Perhaps more important, Zhang's recipe shows researchers that timing is everything when adding their chemical cocktails to stem cell stews. Stem cells are vulnerable to successful human manipulation for only the briefest of moments — and at different intervals depending on the results each researcher craves.

"This shows that you can't dump whatever growth factors you want in there," Zhang said. "It's not that simple. It's very specific. You have to have the right cocktail in the right amount at the right time."

Other scientists said Zhang's work also will help researchers better translate data gleaned from decades of animal experiments into human terms. Scientists were losing faith that 25 years of work with the embryonic stem cells of mice had little direct correlation to humans, said Harvard University neuroscientist Ole Isacson.
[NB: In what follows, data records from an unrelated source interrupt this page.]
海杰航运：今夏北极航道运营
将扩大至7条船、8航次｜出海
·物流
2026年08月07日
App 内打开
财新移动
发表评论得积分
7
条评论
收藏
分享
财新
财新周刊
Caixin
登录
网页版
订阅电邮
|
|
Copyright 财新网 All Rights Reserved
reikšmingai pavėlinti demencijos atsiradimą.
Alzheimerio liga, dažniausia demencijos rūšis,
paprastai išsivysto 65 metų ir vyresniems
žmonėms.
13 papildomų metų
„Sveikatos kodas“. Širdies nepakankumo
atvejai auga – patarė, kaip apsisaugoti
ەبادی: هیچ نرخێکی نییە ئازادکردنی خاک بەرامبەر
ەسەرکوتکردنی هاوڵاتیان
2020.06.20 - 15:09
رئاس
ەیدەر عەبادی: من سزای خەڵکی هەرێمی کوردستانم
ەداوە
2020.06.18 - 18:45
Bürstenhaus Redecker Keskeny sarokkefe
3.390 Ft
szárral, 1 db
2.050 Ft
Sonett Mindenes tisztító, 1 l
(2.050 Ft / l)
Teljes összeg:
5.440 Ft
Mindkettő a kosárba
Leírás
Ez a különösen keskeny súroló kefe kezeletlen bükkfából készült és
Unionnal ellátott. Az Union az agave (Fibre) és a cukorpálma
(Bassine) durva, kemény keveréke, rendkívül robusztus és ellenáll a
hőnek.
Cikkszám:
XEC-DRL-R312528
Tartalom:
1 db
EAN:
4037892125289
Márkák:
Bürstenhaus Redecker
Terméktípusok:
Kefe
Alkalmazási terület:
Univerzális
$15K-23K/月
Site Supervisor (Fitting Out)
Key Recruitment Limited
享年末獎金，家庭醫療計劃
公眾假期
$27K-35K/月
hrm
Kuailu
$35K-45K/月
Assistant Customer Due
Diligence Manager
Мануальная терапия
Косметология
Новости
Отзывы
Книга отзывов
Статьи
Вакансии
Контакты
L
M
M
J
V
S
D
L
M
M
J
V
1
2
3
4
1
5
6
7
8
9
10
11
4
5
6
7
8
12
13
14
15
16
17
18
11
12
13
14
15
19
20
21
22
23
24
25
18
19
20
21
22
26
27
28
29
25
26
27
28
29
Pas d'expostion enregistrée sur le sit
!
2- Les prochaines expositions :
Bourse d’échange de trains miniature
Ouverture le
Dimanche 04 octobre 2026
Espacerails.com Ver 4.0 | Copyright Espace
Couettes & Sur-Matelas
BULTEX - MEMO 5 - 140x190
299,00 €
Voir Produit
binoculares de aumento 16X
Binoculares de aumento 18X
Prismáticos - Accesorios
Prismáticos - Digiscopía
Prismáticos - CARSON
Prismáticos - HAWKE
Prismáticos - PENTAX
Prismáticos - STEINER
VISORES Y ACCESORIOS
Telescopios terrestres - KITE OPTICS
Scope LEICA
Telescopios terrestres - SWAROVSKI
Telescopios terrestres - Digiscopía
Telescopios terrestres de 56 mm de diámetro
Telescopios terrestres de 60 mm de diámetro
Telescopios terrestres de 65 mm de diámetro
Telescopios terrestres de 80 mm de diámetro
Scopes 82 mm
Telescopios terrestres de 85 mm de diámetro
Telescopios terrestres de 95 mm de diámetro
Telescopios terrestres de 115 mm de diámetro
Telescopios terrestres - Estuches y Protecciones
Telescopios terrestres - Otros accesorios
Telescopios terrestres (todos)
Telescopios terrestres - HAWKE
But with Zhang, and others, showing that the biological clock ticks differently in different animals and in each type of cell, it appears translating animal data to human terms is more about timing than biology.

"That is also somewhat reassuring," said Isacson, who has created dopamine-producing brain cells from stem cells. Parkinson disease patients lose dopamine cells, which help regulate body movement.

Embryonic stem cells are created in the first days after conception and ultimately turn into the 220 or so types of cells that make up the human body. Scientists believe they can someday control what stem cells become and when, using that power to replace damaged and dead cells that cause a wide range of suffering, from diabetes to Parkinson's.

But harnessing that power has proved elusive in all but a few cell types such as heart and two other types of brain cells.

"This is an important contribution because stem cell biology is difficult," Isacson said. "It helps decode the locks."

There are political hurdles as well. Pope John Paul II and others believe the work is immoral because days-old embryos are destroyed during research. President Bush has limited federal funding of the science.

More maddening, though, are the scientific bugaboos. Scientists have had trouble controlling what the stem cells turn into. That's a problem if brain cells are the goal and heart cells the results.